Reading Fernando Pessoa in Portugal [being the good traveller I am], I get chided on page three itself. Writing about Soares, one of Pessoa’s heteronyms, and Pessoa himself, the translator writing the preface says to me as I sit on the train from Porto to Lisbon staring at the country going by:
“Like Pessoa, Soares never goes anywhere, for he can journey to the infinite in a ride across town on the tram. “If I were to travel,” he says, “I’d find a poor copy of what I’ve already seen without taking one step.”
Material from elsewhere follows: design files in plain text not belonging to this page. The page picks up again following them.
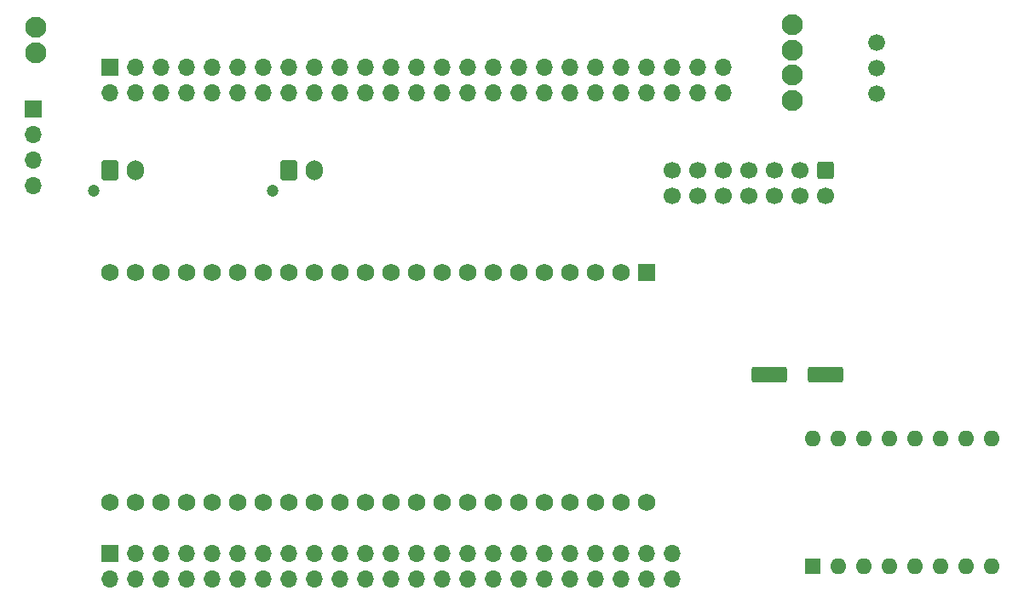
<source format=gbr>
%TF.GenerationSoftware,KiCad,Pcbnew,8.0.5*%
%TF.CreationDate,2024-10-09T10:19:28-04:00*%
%TF.ProjectId,Scout_Board,53636f75-745f-4426-9f61-72642e6b6963,rev?*%
%TF.SameCoordinates,Original*%
%TF.FileFunction,Soldermask,Top*%
%TF.FilePolarity,Negative*%
%FSLAX46Y46*%
G04 Gerber Fmt 4.6, Leading zero omitted, Abs format (unit mm)*
G04 Created by KiCad (PCBNEW 8.0.5) date 2024-10-09 10:19:28*
%MOMM*%
%LPD*%
G01*
G04 APERTURE LIST*
G04 Aperture macros list*
%AMRoundRect*
0 Rectangle with rounded corners*
0 $1 Rounding radius*
0 $2 $3 $4 $5 $6 $7 $8 $9 X,Y pos of 4 corners*
0 Add a 4 corners polygon primitive as box body*
4,1,4,$2,$3,$4,$5,$6,$7,$8,$9,$2,$3,0*
0 Add four circle primitives for the rounded corners*
1,1,$1+$1,$2,$3*
1,1,$1+$1,$4,$5*
1,1,$1+$1,$6,$7*
1,1,$1+$1,$8,$9*
0 Add four rect primitives between the rounded corners*
20,1,$1+$1,$2,$3,$4,$5,0*
20,1,$1+$1,$4,$5,$6,$7,0*
20,1,$1+$1,$6,$7,$8,$9,0*
20,1,$1+$1,$8,$9,$2,$3,0*%
G04 Aperture macros list end*
%ADD10R,1.700000X1.700000*%
%ADD11O,1.700000X1.700000*%
%ADD12RoundRect,0.250000X-0.600000X0.600000X-0.600000X-0.600000X0.600000X-0.600000X0.600000X0.600000X0*%
%ADD13C,1.700000*%
%ADD14R,1.600000X1.600000*%
%ADD15O,1.600000X1.600000*%
%ADD16C,2.100000*%
%ADD17C,1.676400*%
%ADD18C,1.200000*%
%ADD19RoundRect,0.250000X-0.600000X-0.750000X0.600000X-0.750000X0.600000X0.750000X-0.600000X0.750000X0*%
%ADD20O,1.700000X2.000000*%
%ADD21RoundRect,0.102000X-0.765000X0.765000X-0.765000X-0.765000X0.765000X-0.765000X0.765000X0.765000X0*%
%ADD22C,1.734000*%
%ADD23RoundRect,0.250000X-1.500000X-0.550000X1.500000X-0.550000X1.500000X0.550000X-1.500000X0.550000X0*%
G04 APERTURE END LIST*
D10*
%TO.C,J1*%
X170180000Y-138684000D03*
D11*
X170180000Y-141224000D03*
X170180000Y-143764000D03*
X170180000Y-146304000D03*
%TD*%
D12*
%TO.C,J2*%
X248920000Y-144780000D03*
D13*
X248920000Y-147320000D03*
X246380000Y-144780000D03*
X246380000Y-147320000D03*
X243840000Y-144780000D03*
X243840000Y-147320000D03*
X241300000Y-144780000D03*
X241300000Y-147320000D03*
X238760000Y-144780000D03*
X238760000Y-147320000D03*
X236220000Y-144780000D03*
X236220000Y-147320000D03*
X233680000Y-144780000D03*
X233680000Y-147320000D03*
%TD*%
D14*
%TO.C,U2*%
X247650000Y-184140000D03*
D15*
X250190000Y-184140000D03*
X252730000Y-184140000D03*
X255270000Y-184140000D03*
X257810000Y-184140000D03*
X260350000Y-184140000D03*
X262890000Y-184140000D03*
X265430000Y-184140000D03*
X265430000Y-171440000D03*
X262890000Y-171440000D03*
X260350000Y-171440000D03*
X257810000Y-171440000D03*
X255270000Y-171440000D03*
X252730000Y-171440000D03*
X250190000Y-171440000D03*
X247650000Y-171440000D03*
%TD*%
D16*
%TO.C,J7*%
X170434000Y-130556000D03*
X170434000Y-133056000D03*
%TD*%
D17*
%TO.C,J3*%
X254000000Y-132080000D03*
X254000000Y-134620000D03*
X254000000Y-137160000D03*
%TD*%
D10*
%TO.C,J11*%
X177800000Y-182880000D03*
D11*
X177800000Y-185420000D03*
X180340000Y-182880000D03*
X180340000Y-185420000D03*
X182880000Y-182880000D03*
X182880000Y-185420000D03*
X185420000Y-182880000D03*
X185420000Y-185420000D03*
X187960000Y-182880000D03*
X187960000Y-185420000D03*
X190500000Y-182880000D03*
X190500000Y-185420000D03*
X193040000Y-182880000D03*
X193040000Y-185420000D03*
X195580000Y-182880000D03*
X195580000Y-185420000D03*
X198120000Y-182880000D03*
X198120000Y-185420000D03*
X200660000Y-182880000D03*
X200660000Y-185420000D03*
X203200000Y-182880000D03*
X203200000Y-185420000D03*
X205740000Y-182880000D03*
X205740000Y-185420000D03*
X208280000Y-182880000D03*
X208280000Y-185420000D03*
X210820000Y-182880000D03*
X210820000Y-185420000D03*
X213360000Y-182880000D03*
X213360000Y-185420000D03*
X215900000Y-182880000D03*
X215900000Y-185420000D03*
X218440000Y-182880000D03*
X218440000Y-185420000D03*
X220980000Y-182880000D03*
X220980000Y-185420000D03*
X223520000Y-182880000D03*
X223520000Y-185420000D03*
X226060000Y-182880000D03*
X226060000Y-185420000D03*
X228600000Y-182880000D03*
X228600000Y-185420000D03*
X231140000Y-182880000D03*
X231140000Y-185420000D03*
X233680000Y-182880000D03*
X233680000Y-185420000D03*
%TD*%
D18*
%TO.C,Conn2*%
X176240000Y-146780000D03*
D19*
X177840000Y-144780000D03*
D20*
X180340000Y-144780000D03*
%TD*%
D16*
%TO.C,J8*%
X245618000Y-137802000D03*
X245618000Y-135302000D03*
X245618000Y-132802000D03*
X245618000Y-130302000D03*
%TD*%
D18*
%TO.C,Conn4*%
X194020000Y-146780000D03*
D19*
X195620000Y-144780000D03*
D20*
X198120000Y-144780000D03*
%TD*%
D21*
%TO.C,U1*%
X231140000Y-154940000D03*
D22*
X228600000Y-154940000D03*
X226060000Y-154940000D03*
X223520000Y-154940000D03*
X220980000Y-154940000D03*
X218440000Y-154940000D03*
X215900000Y-154940000D03*
X213360000Y-154940000D03*
X210820000Y-154940000D03*
X208280000Y-154940000D03*
X205740000Y-154940000D03*
X203200000Y-154940000D03*
X200660000Y-154940000D03*
X198120000Y-154940000D03*
X195580000Y-154940000D03*
X193040000Y-154940000D03*
X190500000Y-154940000D03*
X187960000Y-154940000D03*
X185420000Y-154940000D03*
X182880000Y-154940000D03*
X180340000Y-154940000D03*
X177800000Y-154940000D03*
X231140000Y-177800000D03*
X228600000Y-177800000D03*
X226060000Y-177800000D03*
X223520000Y-177800000D03*
X220980000Y-177800000D03*
X218440000Y-177800000D03*
X215900000Y-177800000D03*
X213360000Y-177800000D03*
X210820000Y-177800000D03*
X208280000Y-177800000D03*
X205740000Y-177800000D03*
X203200000Y-177800000D03*
X200660000Y-177800000D03*
X198120000Y-177800000D03*
X195580000Y-177800000D03*
X193040000Y-177800000D03*
X190500000Y-177800000D03*
X187960000Y-177800000D03*
X185420000Y-177800000D03*
X182880000Y-177800000D03*
X180340000Y-177800000D03*
X177800000Y-177800000D03*
%TD*%
D10*
%TO.C,J10*%
X177800000Y-134500000D03*
D11*
X177800000Y-137040000D03*
X180340000Y-134500000D03*
X180340000Y-137040000D03*
X182880000Y-134500000D03*
X182880000Y-137040000D03*
X185420000Y-134500000D03*
X185420000Y-137040000D03*
X187960000Y-134500000D03*
X187960000Y-137040000D03*
X190500000Y-134500000D03*
X190500000Y-137040000D03*
X193040000Y-134500000D03*
X193040000Y-137040000D03*
X195580000Y-134500000D03*
X195580000Y-137040000D03*
X198120000Y-134500000D03*
X198120000Y-137040000D03*
X200660000Y-134500000D03*
X200660000Y-137040000D03*
X203200000Y-134500000D03*
X203200000Y-137040000D03*
X205740000Y-134500000D03*
X205740000Y-137040000D03*
X208280000Y-134500000D03*
X208280000Y-137040000D03*
X210820000Y-134500000D03*
X210820000Y-137040000D03*
X213360000Y-134500000D03*
X213360000Y-137040000D03*
X215900000Y-134500000D03*
X215900000Y-137040000D03*
X218440000Y-134500000D03*
X218440000Y-137040000D03*
X220980000Y-134500000D03*
X220980000Y-137040000D03*
X223520000Y-134500000D03*
X223520000Y-137040000D03*
X226060000Y-134500000D03*
X226060000Y-137040000D03*
X228600000Y-134500000D03*
X228600000Y-137040000D03*
X231140000Y-134500000D03*
X231140000Y-137040000D03*
X233680000Y-134500000D03*
X233680000Y-137040000D03*
X236220000Y-134500000D03*
X236220000Y-137040000D03*
X238760000Y-134500000D03*
X238760000Y-137040000D03*
%TD*%
D23*
%TO.C,C1*%
X243320000Y-165100000D03*
X248920000Y-165100000D03*
%TD*%
M02*

</source>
I look up from The Book of Disquietitude to my laptop screen where I’ve begun writing the first of a series of pieces for Kafila on travel, the cities that I have just left behind and those I am headed towards. I think of a boy in another city by another bay who once said the same thing to me. I think of the hours I spent planning this trip. I realize that I’m already dreaming of the next one even as I’m on this one. I sulk for a moment. I feel bereft of imagination; a victim-consumer of a Lonely Planet travel guide that I do not even own. The backpack on the luggage rack above stares at me accusingly. I plead guilty.
It occurs to me that there is a need for another preface. A because. An I travel because. To silence Pessoa’s baleful glare at me that has become my baleful glare at myself. So here goes.